When governments withdraw support for vaccines, immunization rates can crater. In 2013, an unfounded safety concern about the HPV vaccine prompted Japanese health authorities to suspend strong national recommendations for the immunization; the move caused uptake among adolescent and young teenage girls to drop, from about 70 to 80 percent to less than 1 percent within a year, according to Brewer, who is co-authoring a research paper on the subject. Japan did not reinstate its HPV recommendation until nearly a decade later—and coverage has since recovered to only about half of its original baseline.

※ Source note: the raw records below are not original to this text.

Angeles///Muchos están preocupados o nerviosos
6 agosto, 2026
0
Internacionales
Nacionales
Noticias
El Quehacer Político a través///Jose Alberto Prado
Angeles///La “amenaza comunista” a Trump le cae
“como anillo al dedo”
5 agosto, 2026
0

Nixon, the HHS spokesperson, wrote that the U.S. is now following the approach of peer nations that “achieve high vaccination rates without mandates by relying on trust, education, and strong doctor-patient relationships.” But Kennedy has also publicly discouraged people from “trusting the experts.” Limaye, who consults with local health-care providers, said that the biggest question that her contacts are now hearing from patient families is “Who am I supposed to believe?” Meanwhile, CDC’s website now contradicts the widespread and decades-long scientific consensus that vaccines don’t cause autism.

If MMR-vaccine uptake does rebound, experts suspect it will rise unevenly across the country, likely skirting the politically red regions where vaccination rates most urgently need to increase. In this way, the self-reinforcing nature of vaccination status is dangerous: Even while highly protected groups might double down on immunization, under-vaccinated groups can remain unprotected. Leaving enough places lingering below the crucial measles-vaccination threshold “will ensure repeated and large outbreaks,” Brewer said. West Texas and South Carolina were just the start; this year, measles will sicken more people, which means more deaths will follow, and likely soon. The Trump administration is testing how much resilience American vaccination rates have in the absence of federal support, and the answer emerging for measles so far is: not enough.